Wang Teng içgüdüsel olarak jetonu yakaladı ve şaşırmaktan kendini alamadı. Başını kaldırıp baktığında, tıpkı geldiği zamanki gibi, ayrılırken herhangi bir uyarıda bulunmadan çevrenin anında değiştiğini gördü.
“Bu jetonu elinde tutuyorsun, artık benim doğrudan öğrencimsin. Tekrar karşılaşacağımız gün geldiğinde, bu senin kimliğinin açığa çıkması olacak.”

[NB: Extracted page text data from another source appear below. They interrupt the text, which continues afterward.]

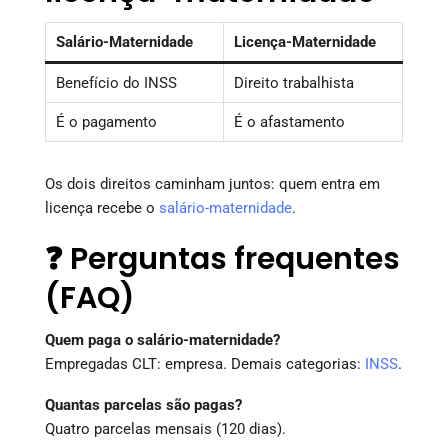
Salário-Maternidade
Licença-Maternidade
Benefício do INSS
Direito trabalhista
É o pagamento
É o afastamento
Os dois direitos caminham juntos: quem entra em
licença recebe o
salário-maternidade
.
❓ Perguntas frequentes
(FAQ)
Quem paga o salário-maternidade?
Empregadas CLT: empresa. Demais categorias:
INSS
.
Quantas parcelas são pagas?
Quatro parcelas mensais (120 dias).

“Yıldız Akademilerinden biri sorarsa, onlara jetonu gösterin, anlayacaklardır.”
Bir ses yavaşça Wang Teng’in kulaklarına ulaştı, dağdan ayrılırken kayboldu ve sonunda havada dağıldı.
Wang Teng etrafına baktı ve Ruhani Kovuk Dağı’nın zirvesine geri döndüğünü fark etti.
Yedinci Yıldız Akademisi’nin başkanı ve Yedinci Yıldız Akademisi’nden iki tanrı aşamalı dövüş savaşçıları çok uzakta değillerdi. Wang Teng’e şaşkınlıkla baktılar.
Ruhani Kovuk Dağı’nın dışında, öğrenciler gözlerini kocaman açmış sahneye bakıyorlardı.
Onların gözünde Wang Teng sadece bir anlığına ortadan kaybolmuş ve ardından Ruhani Kovuk Dağı’nın zirvesine geri dönmüştü.
“Başkan! Eğitmenler!” Wang Teng aceleyle başkanı ve iki korkunç varlığı selamladı.
Yedinci Yıldız Akademisi Başkanı aniden Wang Teng’in elindeki jetonu gördü. Wang Teng’in omzunu tutarken ifadesi hafifçe değişti ve olduğu yerde kayboldu.
“Beni takip edin!”
İki tanrı aşamasındaki dövüş savaşçıları onu takip etmeden önce birbirleriyle bakıştılar. Ruhani Kovuk Dağı’nın tepesinde gözden kayboldular.